* _GIVEN REQUEST 1_:
Extract the Halloween tree tutorial post that follows, reproducing it word for word from start to end.

-- START DOCUMENT TEXT --

# Halloween Tree Tutorial (lots of pics)



## gmuffb (Oct 23, 2008)

Since I already went through the work to post this in another forum I thought I would spread it around to as many people as possible.

I've certainly seen trees that are way better. But this one is great for an easy, cheap and rewarding project.:

Finished product. The paint needs a touch up.:








Lit










Tutorial:
Here is the best tutorial I could create. It's not my specialty by far, which is why I posted lots of pics. 

Just like most tutorials I really don't think you need to follow the instructions exactly. If you wanted to make it much bigger you could use wood or pvc for the skeleton of the tree. Use what methods work for you. This is just to give a concept of my creation...

*MATERIALS NEEDED:*
*WIRE*
I made my original tree trunk from coat hanger wire and the branches of .045 gauge wire. You could use all coat hangers or buy some wire from a hardware store. I'm a fan of using what I have around the house.

-- END DOCUMENT TEXT --

* _GIVEN REQUEST 2_:
From the records below, copy the lines starting with the line that contains "family: Pyxicephalidae" and going on through the line that contains "scientific name: Zonotrichia leucophrys", and nothing else.

-- START ENTRIES SHOWN --

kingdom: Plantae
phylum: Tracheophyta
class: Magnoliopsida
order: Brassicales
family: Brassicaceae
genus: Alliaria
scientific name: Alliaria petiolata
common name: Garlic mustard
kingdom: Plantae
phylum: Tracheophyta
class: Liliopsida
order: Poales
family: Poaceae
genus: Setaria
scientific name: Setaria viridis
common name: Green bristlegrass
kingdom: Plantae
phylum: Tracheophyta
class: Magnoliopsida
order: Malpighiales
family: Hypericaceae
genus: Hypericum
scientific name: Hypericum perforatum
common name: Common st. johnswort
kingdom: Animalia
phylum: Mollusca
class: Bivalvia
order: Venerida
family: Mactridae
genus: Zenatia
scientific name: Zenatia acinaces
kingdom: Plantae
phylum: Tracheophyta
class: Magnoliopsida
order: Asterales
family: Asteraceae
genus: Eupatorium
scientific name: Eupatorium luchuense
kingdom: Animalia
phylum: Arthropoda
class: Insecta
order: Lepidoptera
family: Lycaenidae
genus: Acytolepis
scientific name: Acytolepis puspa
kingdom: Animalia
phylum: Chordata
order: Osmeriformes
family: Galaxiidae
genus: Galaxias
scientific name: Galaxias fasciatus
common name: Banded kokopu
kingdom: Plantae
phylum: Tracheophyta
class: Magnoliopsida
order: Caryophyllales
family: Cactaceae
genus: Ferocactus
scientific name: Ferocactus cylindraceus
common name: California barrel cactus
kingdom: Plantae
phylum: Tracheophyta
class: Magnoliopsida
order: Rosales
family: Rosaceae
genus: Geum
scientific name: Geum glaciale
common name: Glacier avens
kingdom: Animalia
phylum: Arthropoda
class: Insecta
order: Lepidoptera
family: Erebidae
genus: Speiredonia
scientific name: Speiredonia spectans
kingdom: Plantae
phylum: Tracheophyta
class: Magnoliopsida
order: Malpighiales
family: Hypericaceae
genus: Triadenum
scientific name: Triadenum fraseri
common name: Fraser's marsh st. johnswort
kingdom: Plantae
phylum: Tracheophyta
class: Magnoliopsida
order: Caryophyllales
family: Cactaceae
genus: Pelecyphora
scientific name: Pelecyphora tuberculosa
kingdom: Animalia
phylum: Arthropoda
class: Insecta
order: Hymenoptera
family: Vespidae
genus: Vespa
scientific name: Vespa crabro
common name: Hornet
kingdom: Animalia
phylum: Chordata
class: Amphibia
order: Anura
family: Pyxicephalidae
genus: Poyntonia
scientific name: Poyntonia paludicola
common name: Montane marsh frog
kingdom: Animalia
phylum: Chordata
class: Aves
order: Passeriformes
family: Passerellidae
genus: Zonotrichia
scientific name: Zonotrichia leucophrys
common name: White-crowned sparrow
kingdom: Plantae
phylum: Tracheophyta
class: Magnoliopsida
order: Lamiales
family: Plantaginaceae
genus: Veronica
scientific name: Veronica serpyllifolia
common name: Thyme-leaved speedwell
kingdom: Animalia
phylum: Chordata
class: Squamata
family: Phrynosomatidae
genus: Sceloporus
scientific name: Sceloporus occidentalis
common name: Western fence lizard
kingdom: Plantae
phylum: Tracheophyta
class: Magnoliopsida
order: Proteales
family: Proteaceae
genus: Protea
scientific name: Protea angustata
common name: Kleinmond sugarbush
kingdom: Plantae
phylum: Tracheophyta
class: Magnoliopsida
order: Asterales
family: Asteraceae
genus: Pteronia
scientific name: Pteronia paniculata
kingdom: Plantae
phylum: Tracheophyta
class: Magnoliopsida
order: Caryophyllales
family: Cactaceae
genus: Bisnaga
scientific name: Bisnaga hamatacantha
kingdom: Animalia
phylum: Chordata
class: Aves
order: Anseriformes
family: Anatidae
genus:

-- END ENTRIES SHOWN --

* _EXERCISE RESULT 1_:
# Halloween Tree Tutorial (lots of pics)



## gmuffb (Oct 23, 2008)

Since I already went through the work to post this in another forum I thought I would spread it around to as many people as possible.

I've certainly seen trees that are way better. But this one is great for an easy, cheap and rewarding project.:

Finished product. The paint needs a touch up.:








Lit










Tutorial:
Here is the best tutorial I could create. It's not my specialty by far, which is why I posted lots of pics. 

Just like most tutorials I really don't think you need to follow the instructions exactly. If you wanted to make it much bigger you could use wood or pvc for the skeleton of the tree. Use what methods work for you. This is just to give a concept of my creation...

*MATERIALS NEEDED:*
*WIRE*
I made my original tree trunk from coat hanger wire and the branches of .045 gauge wire. You could use all coat hangers or buy some wire from a hardware store. I'm a fan of using what I have around the house.

* _EXERCISE RESULT 2_:
family: Pyxicephalidae
genus: Poyntonia
scientific name: Poyntonia paludicola
common name: Montane marsh frog
kingdom: Animalia
phylum: Chordata
class: Aves
order: Passeriformes
family: Passerellidae
genus: Zonotrichia
scientific name: Zonotrichia leucophrys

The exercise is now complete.